Guest Column: Local families need a library
Peter Ramey is assistant professor of English at Northern State University. He and his wife have four young children.
When visiting Aberdeen last spring for a prospective job, I noted with excitement all that the town would offer my young family: a water park, Storybook Land, several lush city parks and a network of biking paths. But I was also struck right away by the small, dingy, outdated public library. Why hadn’t the city built a more spacious and inviting facility, I wondered, especially one with a functioning children’s area? My host quickly reassured me: A new library was in the works.
Imagine my disappointment when I read the mayor’s comments indicating the possibility that the new library may never be built. In a northerly climate where winters are especially hard on families with young children, a warm and sizable library is simply indispensable. While Aberdeen offers young families numerous attractions in the warmer months, the long winters leave families with pre-school age children few options.
One year, and one long and dreary winter later, I have been puzzled by the lack of civic drive to see this building project through. What could be ailing us? The mayor appears noncommittal and resigned. Readers’ dismissive comments suggest that public libraries are obsolete or even undesirable.
As someone still new to the community, perhaps I can offer a fresh perspective.
It is sometimes assumed that libraries are merely a source of books.

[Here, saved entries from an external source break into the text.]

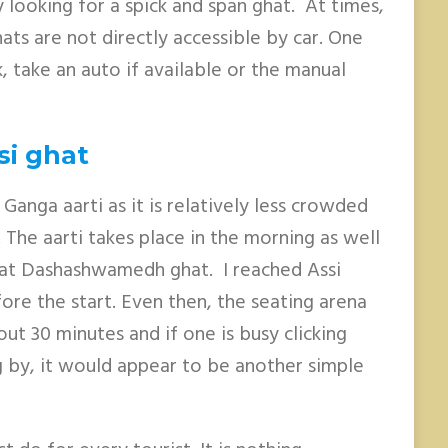
 looking for a spick and span ghat. At times,
ats are not directly accessible by car. One
, take an auto if available or the manual
si ghat
 Ganga aarti as it is relatively less crowded
he aarti takes place in the morning as well
e at Dashashwamedh ghat. I reached Assi
ore the start. Even then, the seating arena
ut 30 minutes and if one is busy clicking
g by, it would appear to be another simple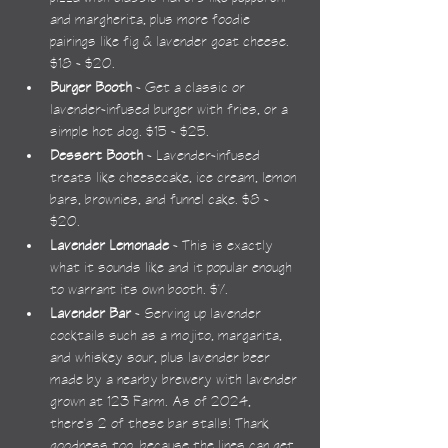
and margherita, plus more foodie 
pairings like fig & lavender goat cheese. 
$18 - $20.
Burger Booth
 - Get a classic or 
lavender-infused burger with fries, or a 
simple hot dog. $15 - $25.
Dessert Booth
 - Lavender-infused 
treats like cheesecake, ice cream, lemon 
bars, brownies, and funnel cake. $8 - 
$20.
Lavender Lemonade
 - This is exactly 
what it sounds like and it popular enough 
to warrant its own booth. $7.
Lavender Bar
 - Serving up lavender 
cocktails such as a mojito, margarita, 
and whiskey sour, plus lavender beer 
made by a nearby brewery with lavender 
grown at 123 Farm. As of 2024, 
there's 2 of these bar stalls! Thank 
goodness too, because the lines can get 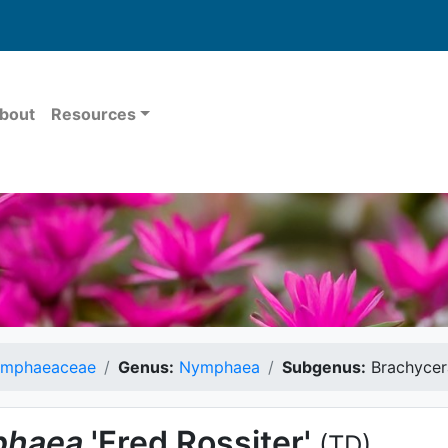
bout
Resources
mphaeaceae
Genus:
Nymphaea
Subgenus:
Brachycer
haea
'Fred Rossiter'
(TD)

Libraries are not so much a place to obtain books as a space to enjoy them. They provide a warm and stimulating environment to play and learn, programs and educational activities and an area for families and individuals to interact. They are a vital respite for poor and underprivileged families.
To put it in local terms, the library is a Wylie Park for young minds, a playland for the imagination that is open winterlong. For all these reasons, libraries serve as a tangible statement of a city’s values and identity. Aberdeen’s proposed new library is a powerful vision of the future of our city, one attractive to those interested in moving here. Our current library, on the other hand, is a bit of an embarrassment to a city of our size.
What is desperately needed at this time is the leadership and vision to see this project through. Perhaps Mayor Levsen can provide this. One step would be to present the public with a compelling picture of the future library and the concrete steps needed to complete it.
Building a newer, larger and more attractive public library will not only benefit families, but everyone, even those who rarely visit the current library. A friend of mine recently remarked that he had not once set foot in the Aberdeen public library in the last 15 years. Considering the state of the present library building, this is understandable. People prefer to spend time in pleasant, warm, well-lit environments, and during the winter in Aberdeen, this is most often one’s own home.
A new library will bring families, individuals such as my friend, isolated elderly folks, teens and many others out of the winter isolation of their homes, and into the heart of Aberdeen.